WHAT THE EXERCISE ASKS: Give the data again exactly, without images.

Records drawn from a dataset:
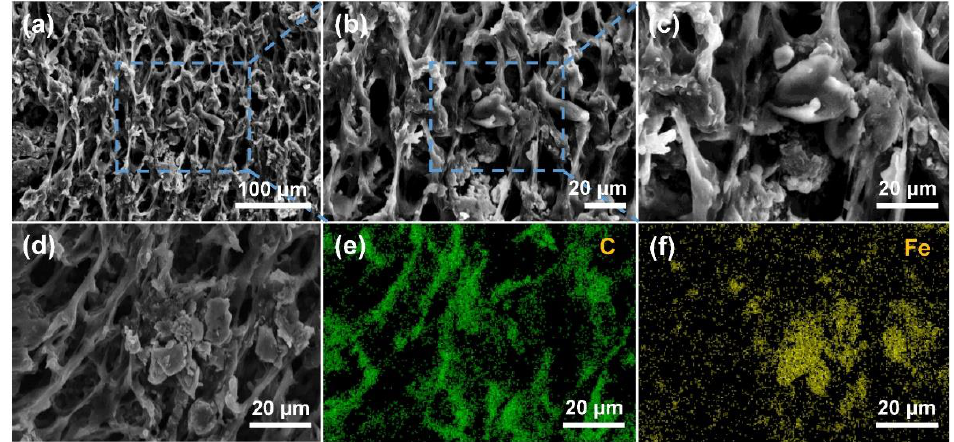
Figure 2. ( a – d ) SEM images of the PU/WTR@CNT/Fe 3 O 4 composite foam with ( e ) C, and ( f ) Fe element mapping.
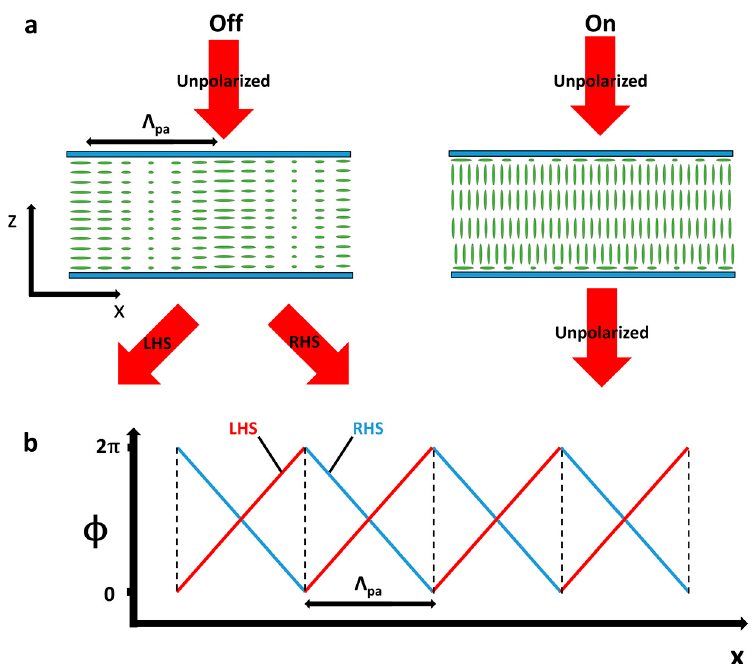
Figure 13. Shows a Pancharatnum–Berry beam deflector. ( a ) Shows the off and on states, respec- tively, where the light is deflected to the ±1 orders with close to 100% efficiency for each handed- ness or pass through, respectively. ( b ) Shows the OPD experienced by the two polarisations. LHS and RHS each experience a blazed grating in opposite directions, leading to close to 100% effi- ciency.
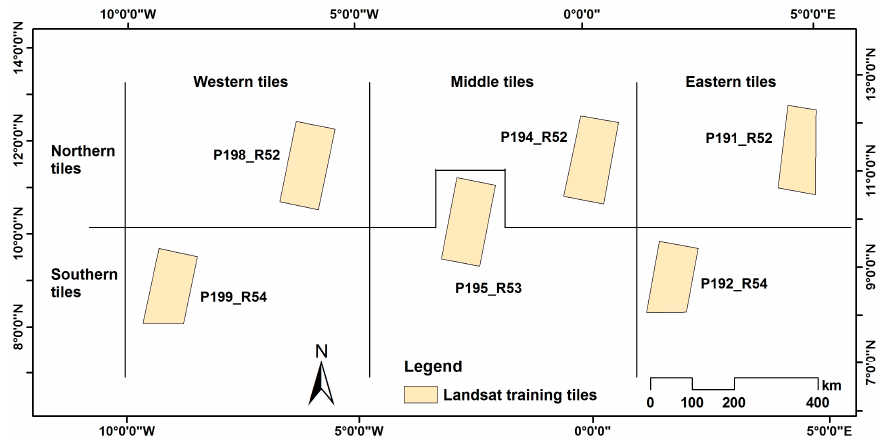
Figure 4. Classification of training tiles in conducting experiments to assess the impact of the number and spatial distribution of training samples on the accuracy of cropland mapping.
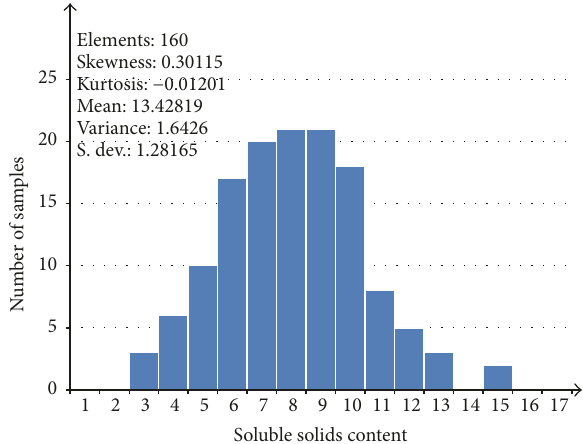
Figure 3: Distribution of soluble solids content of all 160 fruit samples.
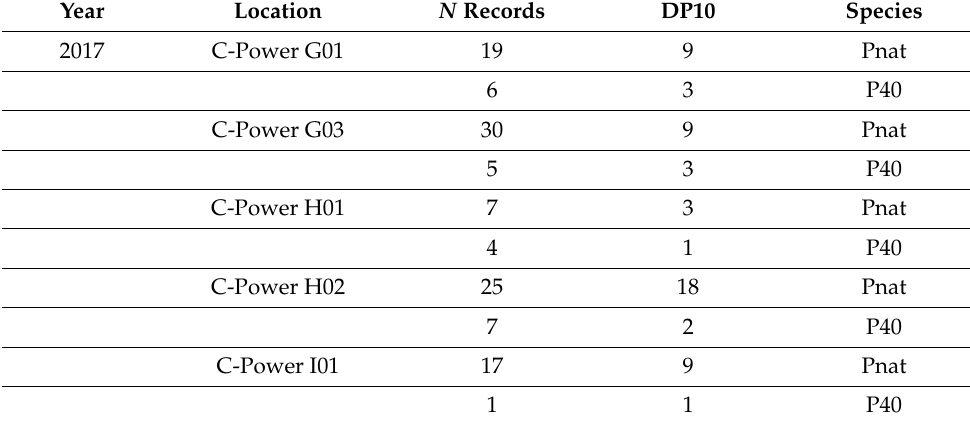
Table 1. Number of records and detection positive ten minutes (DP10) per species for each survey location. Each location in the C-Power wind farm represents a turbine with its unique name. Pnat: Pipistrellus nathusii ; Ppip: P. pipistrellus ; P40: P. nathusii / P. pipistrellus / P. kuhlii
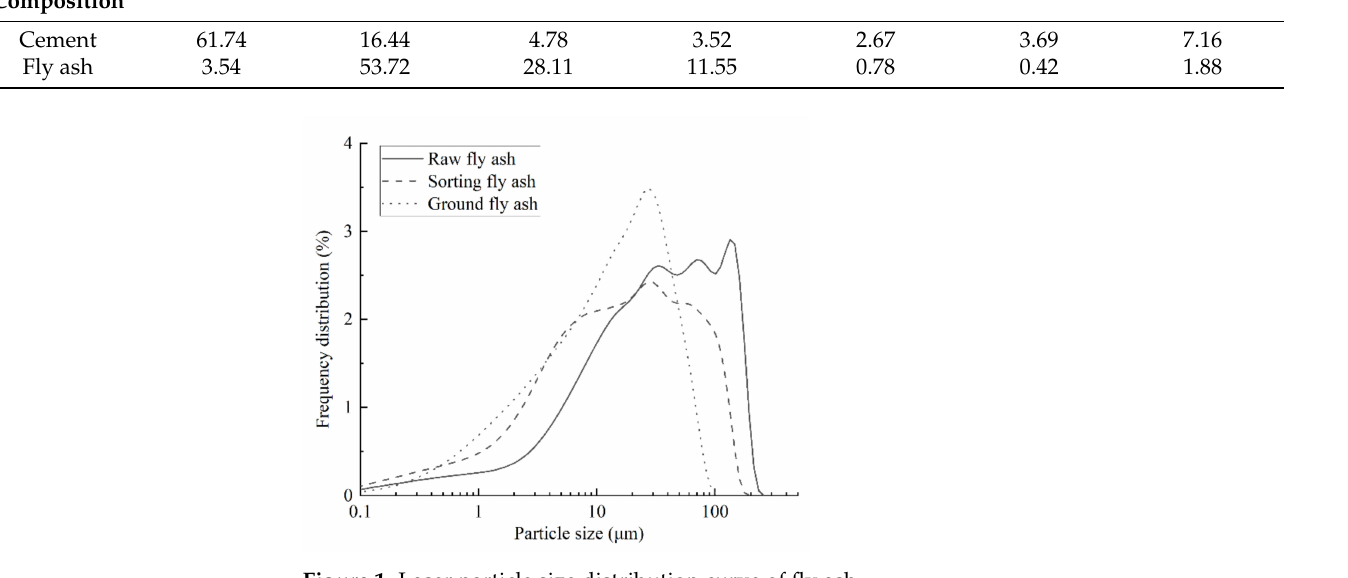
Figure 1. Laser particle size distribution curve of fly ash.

RESPONSE:
Figure 2. ( a – d ) SEM images of the PU/WTR@CNT/Fe 3 O 4 composite foam with ( e ) C, and ( f ) Fe element mapping.
Figure 13. Shows a Pancharatnum–Berry beam deflector. ( a ) Shows the off and on states, respec- tively, where the light is deflected to the ±1 orders with close to 100% efficiency for each handed- ness or pass through, respectively. ( b ) Shows the OPD experienced by the two polarisations. LHS and RHS each experience a blazed grating in opposite directions, leading to close to 100% effi- ciency.
Figure 4. Classification of training tiles in conducting experiments to assess the impact of the number and spatial distribution of training samples on the accuracy of cropland mapping.
Figure 3: Distribution of soluble solids content of all 160 fruit samples.
Table 1. Number of records and detection positive ten minutes (DP10) per species for each survey location. Each location in the C-Power wind farm represents a turbine with its unique name. Pnat: Pipistrellus nathusii ; Ppip: P. pipistrellus ; P40: P. nathusii / P. pipistrellus / P. kuhlii
Figure 1. Laser particle size distribution curve of fly ash.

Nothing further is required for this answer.